*As the U.S.-North Korea summit gets closer, we’ll be hearing more about–and from–China. It is no mere border neighbor.
But what’s making news right now out of Beijing is that President Xi Jinping will be president for life. Sounds like Mao Zedong in a business suit.
It’s a reminder that for all of its billionaires, casinos and economic-growth ploys, including steel dumping, China still remains a sovereign hybrid. More authoritarian than inscrutable.
If Xi were merely benefiting by the removal of term limits–and letting the people ultimately make the call–it would be much less newsworthy. Like a Mandarin FDR. But he’s not popularly elected. His president-for-life status was rubber-stamped by the country’s ceremonial parliament, the National People’s Congress. Sounds more Cuban than Chinese.
But something else, no less illustrative of what contemporary China is all about, is also making news out of Beijing. The hands weighing on social media just got a lot heavier. As in, the policing of Sina Weibo, China’s version of Twitter. Among what is now officially forbidden are the dissident use of terms such as “re-election” and “proclaiming oneself an emperor.” Also banned: images of Winnie the Pooh, perceived to share some of the unflattering features of President-for-life Xi. It would be humorous–if authoritarian overreaction were ever funny.
But, yes, it’s still OK to reference “climate change.”
* This just in. Anti-discrimination reforms and overall societal freedoms just keep coming in Saudi Arabia. By June, the ban on women driving will be lifted. Already we’ve seen women allowed into stadiums to watch sports. In addition, musical concerts are back, and later this month movie theaters will return after being banned since the 1980s.

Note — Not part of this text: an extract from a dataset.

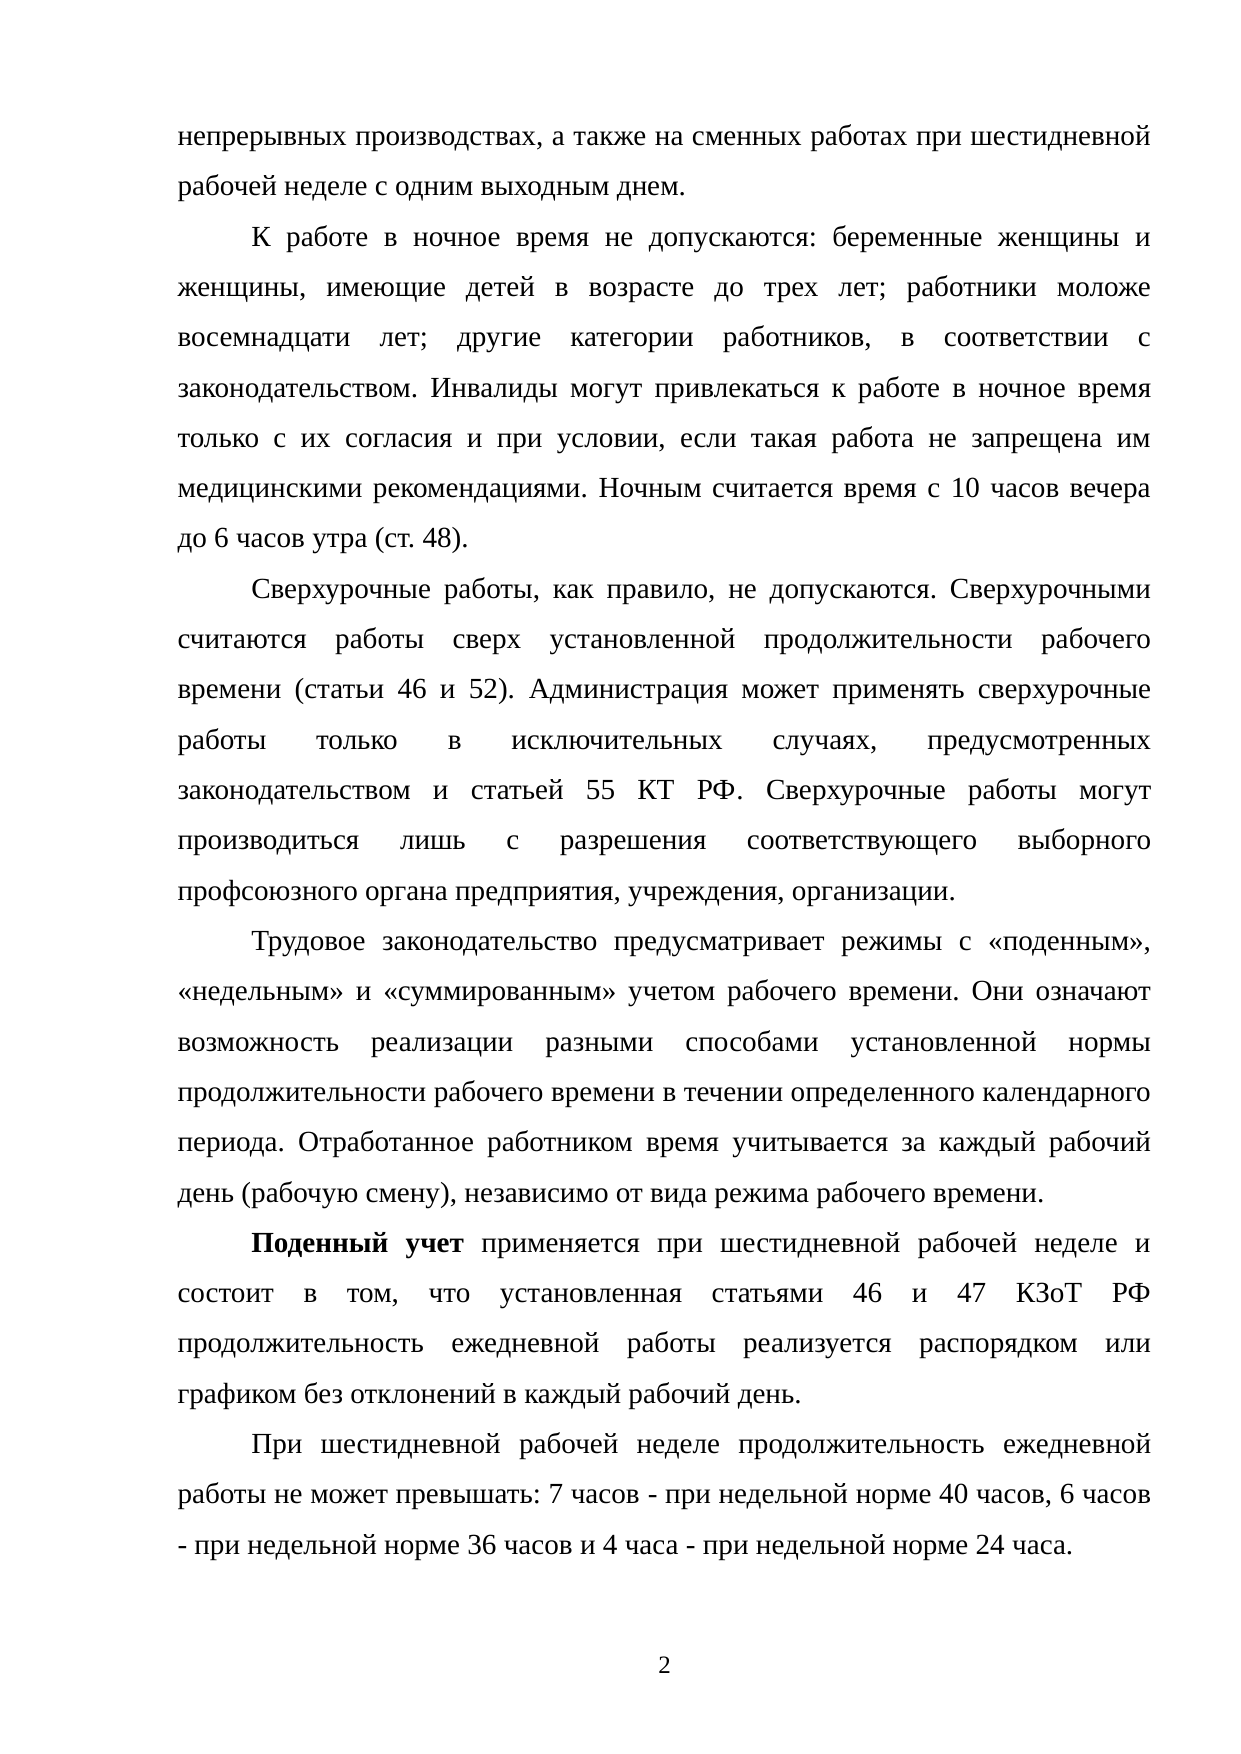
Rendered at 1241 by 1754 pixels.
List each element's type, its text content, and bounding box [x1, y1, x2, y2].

The motivation? Somewhat shy of doing the right thing for the right societal reason. In short, Wahhabism and second-class status of women can be marketing challenges for a country trying to attract foreign investment. Image matters. Economically, there’s also a serious need to have more women participating in the workforce. Arguably, more pragmatic than progressive.
The Saudis have hardly done a 180 pivot. Guardianship laws still give men the final say on whether a woman can travel abroad, get a passport–or marry. Image only matters so much.